Mead: Question for the Democratic Presidential Hopefuls — Why Are Government-Funded Nonprofits Fine for Pre-K but Not for K-12?
Just before Super Tuesday turned the Democratic presidential campaign into an apparent two-man race, Bernie Sanders announced a $1.5 trillion plan to make child care and preschool free for all American children. Did the plan help Sanders draw progressive voters from Elizabeth Warren, who made universal child care a signature campaign pledge? It’s hard to say. But what is clear is that both Sanders’s and Warren’s plans highlight a remarkable contradiction between how leading Democrats think about early childhood and K-12 education.
As many analysts have noted, Sanders’s plan is basically an expansion of traditional public education. Like Warren’s, it would have states administer federally funded child care in partnership with school districts and other agencies and organizations, such as Head Start, child care centers and home-based care, that meet government quality standards. That approach, known as mixed delivery, is common in state-funded pre-K and other early childhood programs. But it’s a striking contrast with Sanders’s other positions on K-12 schooling, in which he opposes charter schools, school choice for parents and other models that allow publicly funded education to be offered by anyone besides school districts.
Why do Sanders and some of his primary rivals think it’s good for government to fund community-based, nonprofit organizations to educate 2-year-olds but suddenly an enormous problem when children turn 5 and start kindergarten?

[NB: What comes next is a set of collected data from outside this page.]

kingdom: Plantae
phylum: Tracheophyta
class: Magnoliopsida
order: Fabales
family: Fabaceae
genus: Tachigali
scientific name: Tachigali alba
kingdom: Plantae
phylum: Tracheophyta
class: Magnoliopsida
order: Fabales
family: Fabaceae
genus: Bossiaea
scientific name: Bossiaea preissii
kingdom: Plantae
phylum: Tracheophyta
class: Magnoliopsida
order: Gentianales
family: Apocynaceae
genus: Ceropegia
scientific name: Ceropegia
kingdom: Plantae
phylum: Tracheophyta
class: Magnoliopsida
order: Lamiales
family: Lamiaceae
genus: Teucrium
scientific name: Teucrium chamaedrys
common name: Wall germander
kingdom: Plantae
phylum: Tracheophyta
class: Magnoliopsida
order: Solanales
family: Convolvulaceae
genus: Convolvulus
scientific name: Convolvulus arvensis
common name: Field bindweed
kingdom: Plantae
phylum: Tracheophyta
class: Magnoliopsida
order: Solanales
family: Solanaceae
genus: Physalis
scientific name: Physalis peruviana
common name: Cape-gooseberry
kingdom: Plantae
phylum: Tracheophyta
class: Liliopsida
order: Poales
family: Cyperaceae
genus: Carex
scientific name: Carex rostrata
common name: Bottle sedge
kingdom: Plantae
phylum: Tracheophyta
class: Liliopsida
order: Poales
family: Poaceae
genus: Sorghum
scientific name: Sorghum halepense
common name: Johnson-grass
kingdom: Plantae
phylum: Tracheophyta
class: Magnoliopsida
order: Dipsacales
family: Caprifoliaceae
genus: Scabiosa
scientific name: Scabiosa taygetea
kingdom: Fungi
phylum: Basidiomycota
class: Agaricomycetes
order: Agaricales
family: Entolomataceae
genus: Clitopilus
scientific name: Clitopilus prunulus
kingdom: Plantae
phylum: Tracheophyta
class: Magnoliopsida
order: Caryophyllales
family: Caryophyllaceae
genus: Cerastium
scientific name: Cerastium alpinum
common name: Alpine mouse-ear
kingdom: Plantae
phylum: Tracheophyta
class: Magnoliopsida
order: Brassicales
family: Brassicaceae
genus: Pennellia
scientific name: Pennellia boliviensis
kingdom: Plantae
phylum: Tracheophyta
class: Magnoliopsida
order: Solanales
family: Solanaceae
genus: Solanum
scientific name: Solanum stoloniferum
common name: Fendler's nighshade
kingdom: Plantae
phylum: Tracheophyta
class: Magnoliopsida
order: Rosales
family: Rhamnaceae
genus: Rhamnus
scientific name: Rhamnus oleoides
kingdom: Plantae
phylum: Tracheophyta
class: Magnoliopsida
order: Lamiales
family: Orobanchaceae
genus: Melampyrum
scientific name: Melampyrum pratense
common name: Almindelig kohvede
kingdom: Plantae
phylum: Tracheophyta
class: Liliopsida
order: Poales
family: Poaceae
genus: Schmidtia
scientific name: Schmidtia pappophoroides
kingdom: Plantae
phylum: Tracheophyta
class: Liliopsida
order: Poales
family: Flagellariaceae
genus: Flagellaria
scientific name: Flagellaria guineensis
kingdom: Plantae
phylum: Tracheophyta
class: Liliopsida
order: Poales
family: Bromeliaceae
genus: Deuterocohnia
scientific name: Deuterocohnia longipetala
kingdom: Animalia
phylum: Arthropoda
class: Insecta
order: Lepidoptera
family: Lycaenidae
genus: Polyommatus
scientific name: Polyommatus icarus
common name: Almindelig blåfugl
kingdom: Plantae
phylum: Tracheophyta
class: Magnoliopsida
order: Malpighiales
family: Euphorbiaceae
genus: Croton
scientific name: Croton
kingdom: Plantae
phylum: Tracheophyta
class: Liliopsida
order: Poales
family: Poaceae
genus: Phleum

One explanation is a bias for the status quo. Public education in the U.S. is delivered primarily by local school districts. Even as charter schools and other choice programs have grown, over 90 percent of public-school-age students attend district-run schools. Preschool, in contrast, is delivered by a mosaic of home-based caregivers, faith-based organizations, nonprofits, small businesses and for-profit chains.
Preserving the status quo seems like an odd motivation for a candidate whose appeal is founded on political and economic revolution. That’s why politics offers a more credible explanation: Teachers unions are powerful political interests, and Sanders has a track record of aligning with them on education issues. Teachers unions are not a significant presence in early education, and the organized early childhood interests that do exist tend to favor small business and for-profit operators over public schools. Teachers unions are a powerful fixture in public elementary and secondary schooling, though, where choice and multiple providers are a political third rail. And it’s hard to miss that once students turn 18 and start higher education, where the teachers unions are far less prominent, choice and multiple providers are again the order of the day.
It’s also possible that Sanders is more open to funding early childhood programs outside of public schools because he views child care less as education for kids than as a service to working parents. He wouldn’t be alone. As Vox’s Matthew Yglesias recently noted, Democratic candidates have framed the case for child care plans around women’s career advancement rather than families’ and children’s overall well-being. That makes sense: High costs of child care (and of raising a child more generally) are a real economic challenge for working families. But there’s a risk that building the case for child care primarily around affordability for parents will lead to pressures to drive down costs by creating low-quality, underfunded programs, rather than investing in the quality needed to support children’s learning.
Former vice president Joe Biden, who now leads the delegate race for the Democratic nomination, has yet to put forward concrete plans for either early childhood or K-12 education. He, and the other candidates, might remember that public education is one of the very last areas of American life where consumers enjoy little choice or purchasing power, even as polls consistently indicate that parents want more — especially black and Hispanic parents.
Ironically, it’s an area of American life where the poor are routinely shortchanged by existing public systems and would benefit from more choice — something that under almost any other circumstance would appeal to a revolutionary like Bernie Sanders.
Sara Mead is a partner with Bellwether Education Partners.